Source text:
>>>>>

An attacker discovers the structure, function, and composition of an object, resource, or system by using a variety of analysis techniques to effectively determine how the analyzed entity was constructed or operates. The goal of reverse engineering is often to duplicate the function, or a part of the function, of an object in order to duplicate or "back engineer" some aspect of its functioning. Reverse engineering techniques can be applied to mechanical objects, electronic devices or components, or to software, although the methodology and techniques involved in each type of analysis differ widely.
Software Reverse Engineering
An attacker discovers the structure, function, and composition of a type of computer software by using a variety of analysis techniques to effectively determine how the software functions and operates, or if vulnerabilities or security weakness are present within the implementation. Reverse engineering methods, as applied to software, can utilize a wide number approaches and techniques.
Methodologies for software reverse engineering fall into two broad categories, 'white box' and 'black box.' White box techniques involve methods which can be applied to a piece of software when an executable or some other compiled object can be directly subjected to analysis, revealing at least a portion of its machine instructions that can be observed upon execution. 'Black Box' methods involve interacting with the software indirectly, in the absence of the ability to measure, instrument, or analyze an executable object directly. Such analysis typically involves interacting with the software at the boundaries of where the software interfaces with a larger execution environment, such as input-output vectors, libraries, or APIs.

<<<<<

Dataset extract:
>>>>>

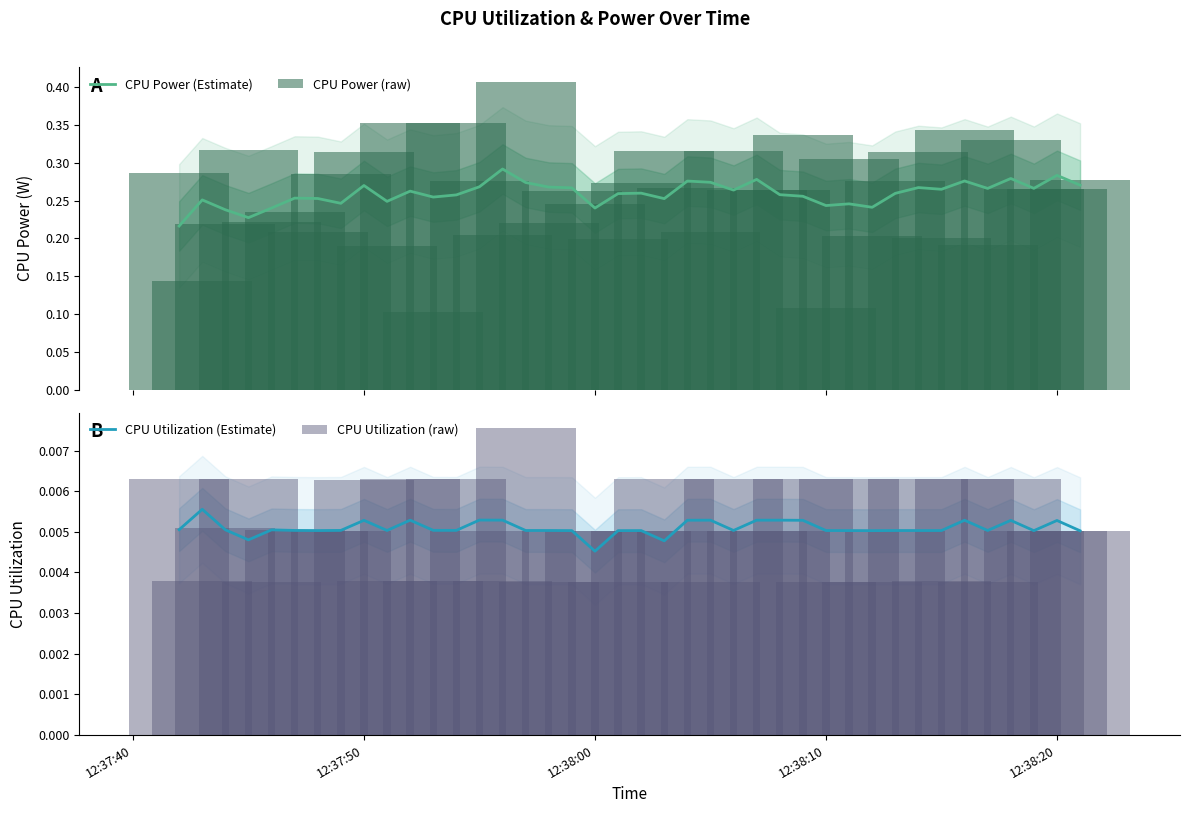

Rank the series by their maximum value, from lowest to highest.

CPU Utilization (Estimate), CPU Utilization (raw), CPU Power (Estimate), CPU Power (raw)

<<<<<

Work task:
Pick up the passage on reverse engineering after its final sentence and continue it in the same style.

Output for this exercise:
Reverse Engineer an Executable to Expose Assumed Hidden Functionality or Content
An attacker analyzes a binary file or executable for the purpose of discovering the structure, function, and possibly source-code of the file by using a variety of analysis techniques to effectively determine how the software functions and operates. This type of analysis is also referred to as Reverse Code Engineering, as techniques exist for extracting source code from an executable.
Several techniques are often employed for this purpose, both black box and white box. The use of computer bus analyzers and packet sniffers allows the binary to be studied at a level of interactions with its computing environment, such as a host OS, inter-process communication, and/or network communication. This type of analysis falls into the 'black box' category because it involves behavioral analysis of the software without reference to source code, object code, or protocol specifications.
White box analysis techniques include file or binary analysis, debugging, disassembly, and decompilation, and generally fall into categories referred to as 'static' and 'dynamic' analysis. Static analysis encompasses methods which analyze the binary, or extract its source code or object code without executing the program. Dynamic analysis involves analyzing the program during execution.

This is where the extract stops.